Rust left Warden to accept the Toledo superintendent position in July 2015, stepping into the role then-superintendent Sharon Bower vacated when she retired after 10 years in the district. 

For Rust, each step up during his career was a similar experience of thinking he knew what the new position would be like, only to be proven wrong once he got into the new role. 

Becoming superintendent of the Toledo School District was no different he said. 

“I thought I had a pretty good idea of what was going to be expected, but boy, that first year, you just drink out of a firehose and you just learn and learn and then learn some more. And that’s one of the things that I really love about this profession: We’re professional learners,” Rust said. 

In his time at the Toledo School District, Rust has worked with district’s staff, school board and the Toledo community to solve problems ranging from low student achievement in the elementary school to a water line issue at the old high school that greatly increased the city’s water contamination risk. 

One of the proudest achievements for the Toledo School District and the Toledo community during Rust’s time as superintendent was the construction of the new high school, which officially opened last year. 

About $2 million in savings from that construction project will cover four years of payments on the $7 million bond Toledo voters approved in 2018. 

“I'm really proud that we took the savings and we're making the bond payments for the taxpayers for three or four years, so community members won't pay a nickel for high school until probably 2026,” Rust said. 
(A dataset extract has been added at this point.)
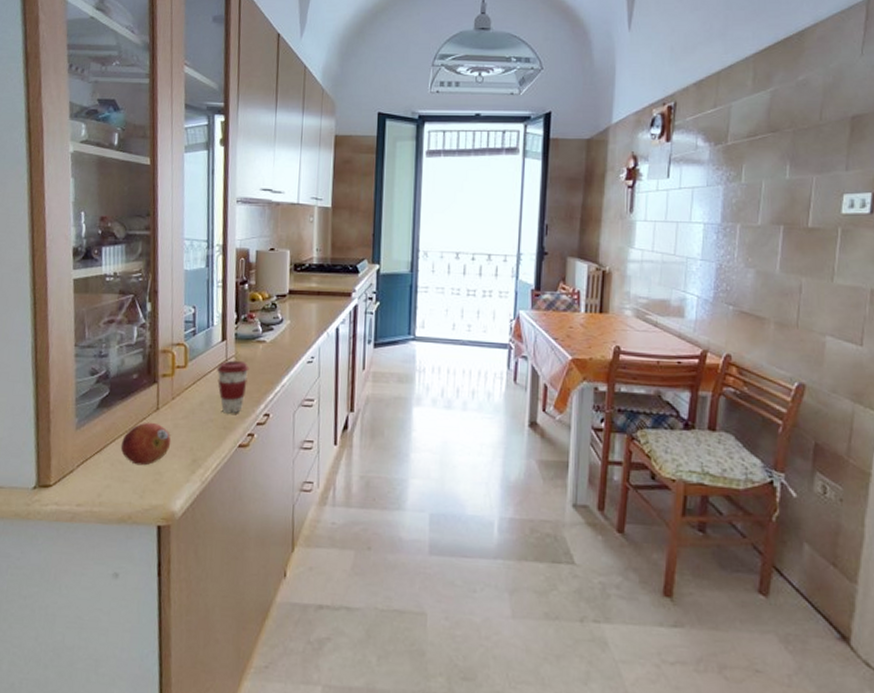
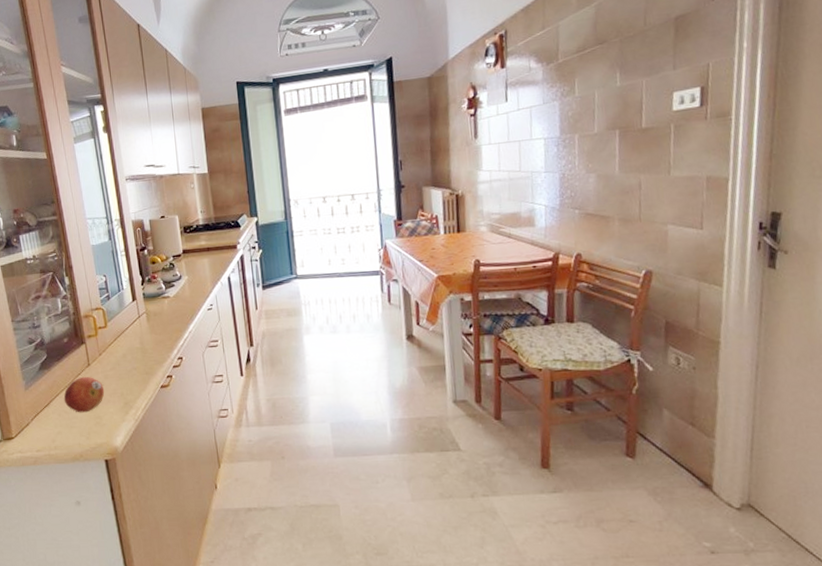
coffee cup: present [217,360,250,414] -> none [132,315,160,362]

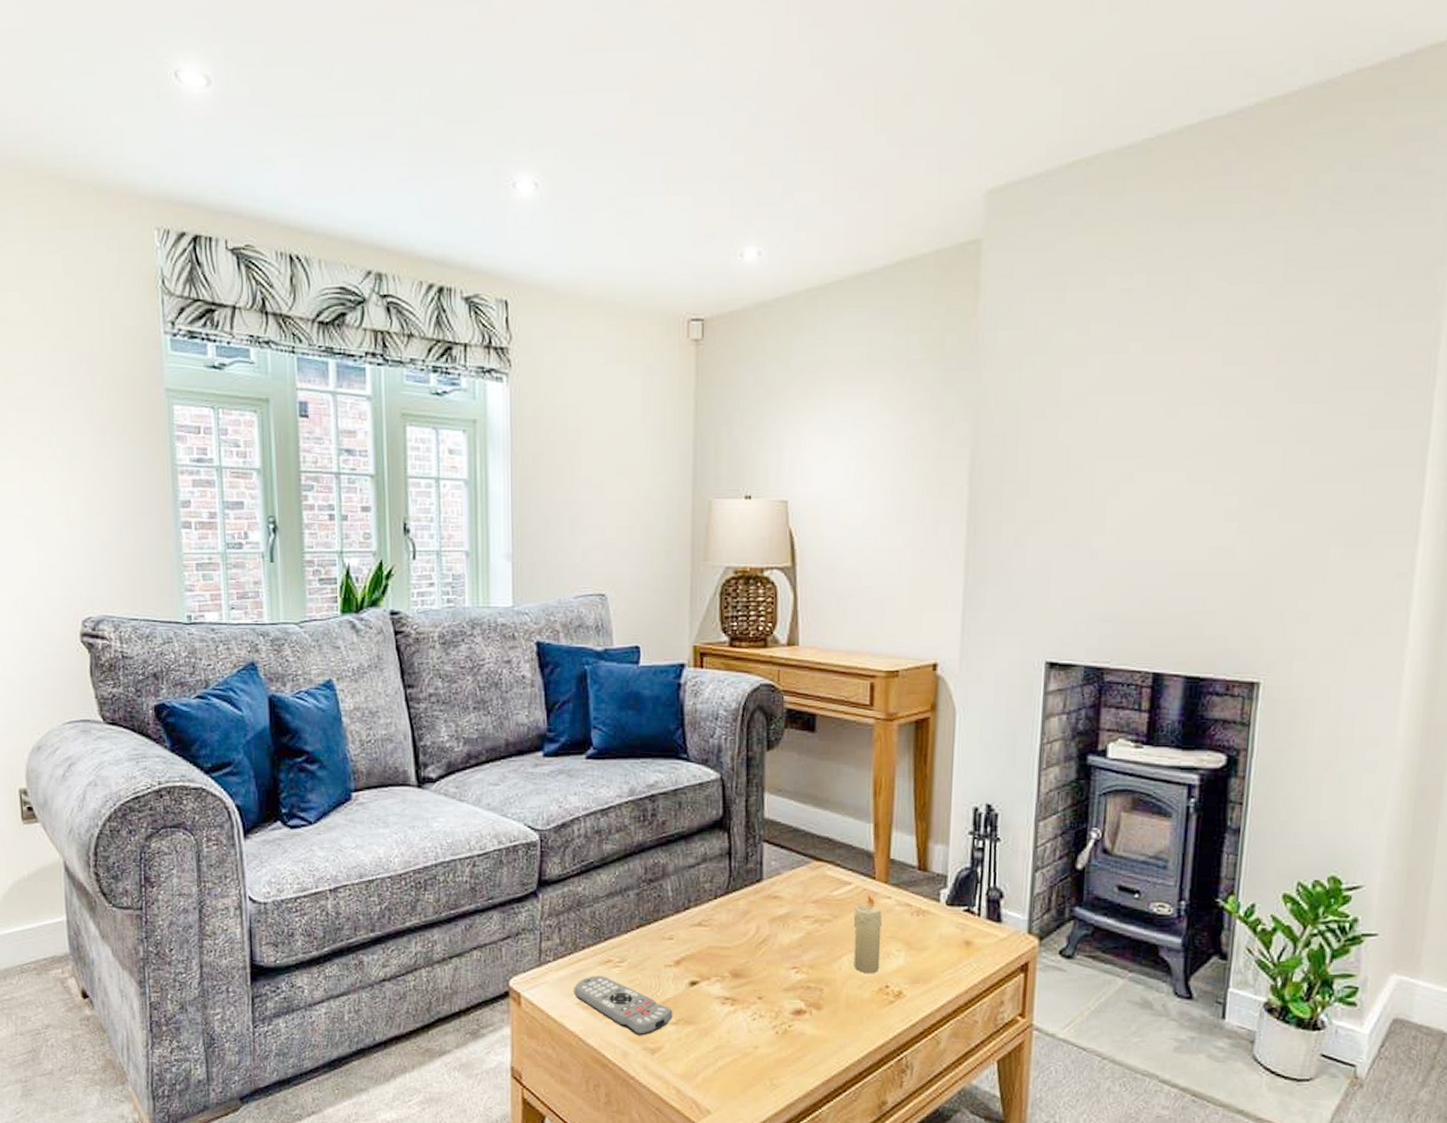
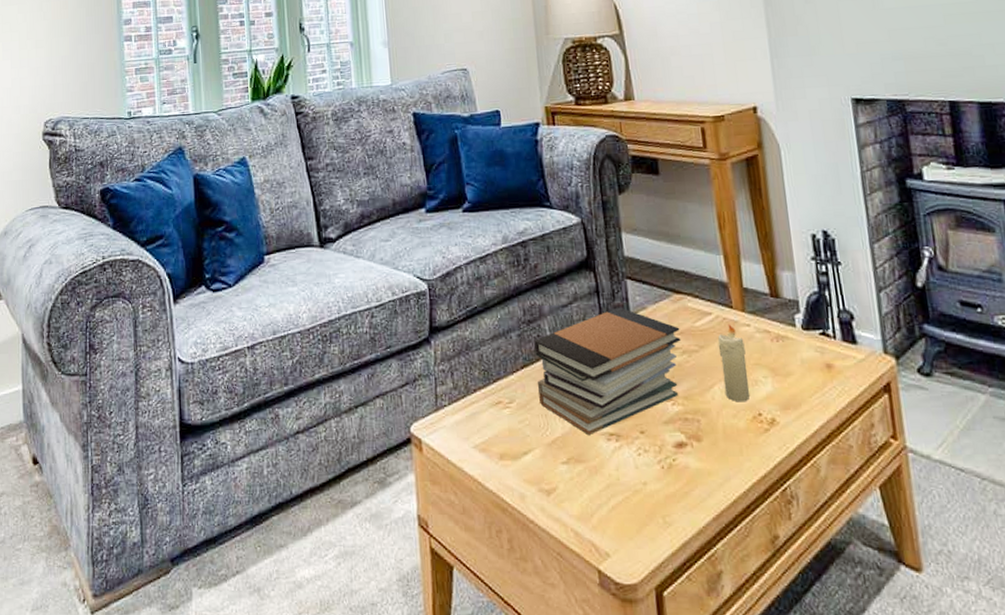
remote control: present [574,976,673,1036] -> none [469,418,563,477]
book stack: none [652,871,815,999] -> present [534,307,681,436]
The dedication the Toledo School Board and Toledo district staff have for serving children in the community, and the community’s commitment to supporting the school district, are what made the successes of the last eight years possible, Rust said. 

There is still plenty of work Rust is leaving unfinished, including completion of the stadium at the high school and finding a way to continue funding the mental health staff the district hired with state Elementary and Secondary School Emergency Relief (ESSER) funds. 

A $3.5 million capital levy proposal to fund construction of a complete stadium at the high school’s existing track failed on the February ballot and the district has yet to announce plans for running the levy again or securing outside funding for the project. 

“I can’t tell you how sad it makes me to not be able to finish that stadium ... I’m hoping we’ll be able to,” Rust said. 

Mental health issues were prominent among students when they returned to school after COVID-19-related restrictions were lifted, Rust said, which prompted the district to use its ESSER funds to “beef up” its mental health staff by adding counselors to the middle and elementary schools so every school in the district had a counselor, not just the high school. 

Levy funds will support those new staff members through the end of this year, Rust said, “but we can’t sustain it.” 

Growth will likely pose a challenge to the Toledo School District in the near future, Rust said, as the district predicts there will be another 77 to 100 kids in the district by 2027. 

“It wouldn’t be difficult at all if they were all going to be in high school, but they’re predicting they’re going to be K-5 and our elementary school is already over capacity,” he said. 

Those will be challenges for Toledo’s next superintendent to tackle, however. 

Starting next year, Rust’s priorities will be serving out the rest of his term on the board of directors for Lewis County Seniors, working on his physical fitness so he can possibly go back to serving as a volunteer firefighter, and seeing what else life in Toledo has in store for him.

“When the tiger wakes up in the morning, it doesn’t worry about what it’s going to eat, right? Breakfast will be served … I have found the same to be true for me that when I have left somewhere. The universe provides the next thing,” Rust said.